I was 12 when I first “met” Jim Guy Tucker. I hadn’t really seen him, but I saw him in a TV ad running for the US Senate in an epic 1978 race involving Tucker, David Pryor and Ray Thornton. I don’t remember what he said in that commercial, but I liked him the best of the three candidates I know.
I officially met him on the night of November 3rd, 1992. I was overseeing the American Watch Night Party, a street party in Downtown Little Rock, an old state capitol building where Bill Clinton leaves the grass as president.
Tucker is Arkansas’ lieutenant governor, and Clinton’s election will raise him to governor. I wanted to stay in Arkansas, work for the state government, and fill the void for Clintonite heading to Washington, D.C. This will be a VIP reception on the east side of the surrounding area. With the crowd stuffed, I knew Tuckers had no easy way to do it at their destination.
I jumped off the perch of the Secret Service, went through the back channel and got them where they needed to go. When we left, I was about to ask him for work from the Presidential Party about a week after I finished cleaning the city of Little Rock, so I asked Governor Tucker to remember my name. Ta.

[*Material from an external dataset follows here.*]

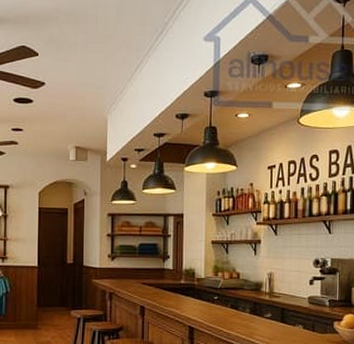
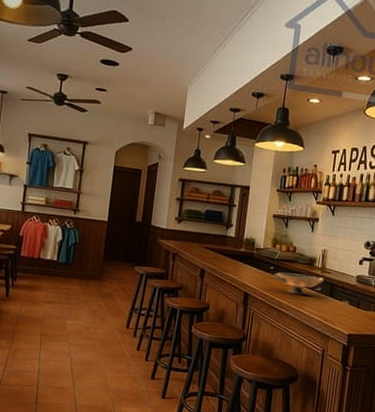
decorative bowl: none [219,301,273,324] -> present [274,272,324,296]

A week later he remembered me and I helped with the transition and served his administration as a legislative aide and an assistant to the press.
Jim Guy Tucker was incredibly smart. In Harvard University education, he had book smarts and street smarts. I remember flying over the Ozarks to an event in Boonville. I commented that the mountains were beautiful and it was amazing that they were formed from a shift in land for millions of years. The governor fixed me: the Ozarks formed from sea hideouts and millions of years of erosion.
He studied geology at Harvard University before switching his major to government. In his speech in Boonville, he referenced the beautiful mountains surrounding the crowd, pointing out how they formed. He was doing it every time I traveled with him – he was using one small footnote that we discussed in his talk with his larger audience. He was a talented visceral speaker and was good with his detailed voice and big picture thinking.
Another time he gave a speech to a journalism student at Arkansas State University on the subject of ethics. I was hoping that the speech would discuss hard work, integrity, and self-discipline. Instead, the speech was about the ethical choices he contemplated when putting together the state’s budget. He said this:
“If I put more money in prison, I’m protecting people, but I’ll have less money for children in public education. If I try more Medicaid, I’ll sacrifice funds for economic development and higher education. He must. He thought ethically about the budget, which was a document that reflected his morality.
I visited with many former staff members, supporters and other media experts when I had to look back on this extraordinary Arkansan life. Jim Guy was fearless when it came to decision making.
Shortly after taking office in December 1992, he called for a special session and wasted no time enacting a soft drink tax and strengthening Medicaid funding. In January 1993, his first session was promoted from Lieutenant Governor and then brought in an ambitious legislative package to find sentencing standards, economic development, education and state government savings. He might have been more careful and found a footing. He took a honeymoon to the coast, but wasted no time pursuing important improvements to his policy.
He later tried to rethink how school funding was done, but his plans certainly didn’t gain legislative traction that would lead to the closure of the small school. Lakeview came soon after his tenure and forced the matter for lawmakers. Jim Guy pursued an overhaul of the state constitution to modernize it, pushing for a $3.5 billion highway bond program. Both of these efforts failed, but looking back, we can appreciate the fact that he didn’t wait for action.
Jim Guy is a Marine and I have to believe he had General Douglas MacArthur in his vein. MacArthur was once thought to have said, “To the hesitant plain, pause and bleach countless numbers of bones waiting for a better moment.”
Jim Guy Tucker wasn’t the guy waiting for a better moment. He grabbed the day from his earliest years throughout his career. When his health did not allow him to serve his country as a Vietnamese Marine, he became a war correspondent and recorded those Arkansan stories to the forefront. He infiltrated Cummins’ prison to expose the corruption. He served as a strict nose prosecutor, attorney general and a member of the House of Representatives, and challenged the US Senate. His political comeback included the lieutenant governor and governor.
In all these elected offices, and in life, he never paused.
Editor’s Note: Roby Brock is Editor-in-Chief of Talk Business & Politics.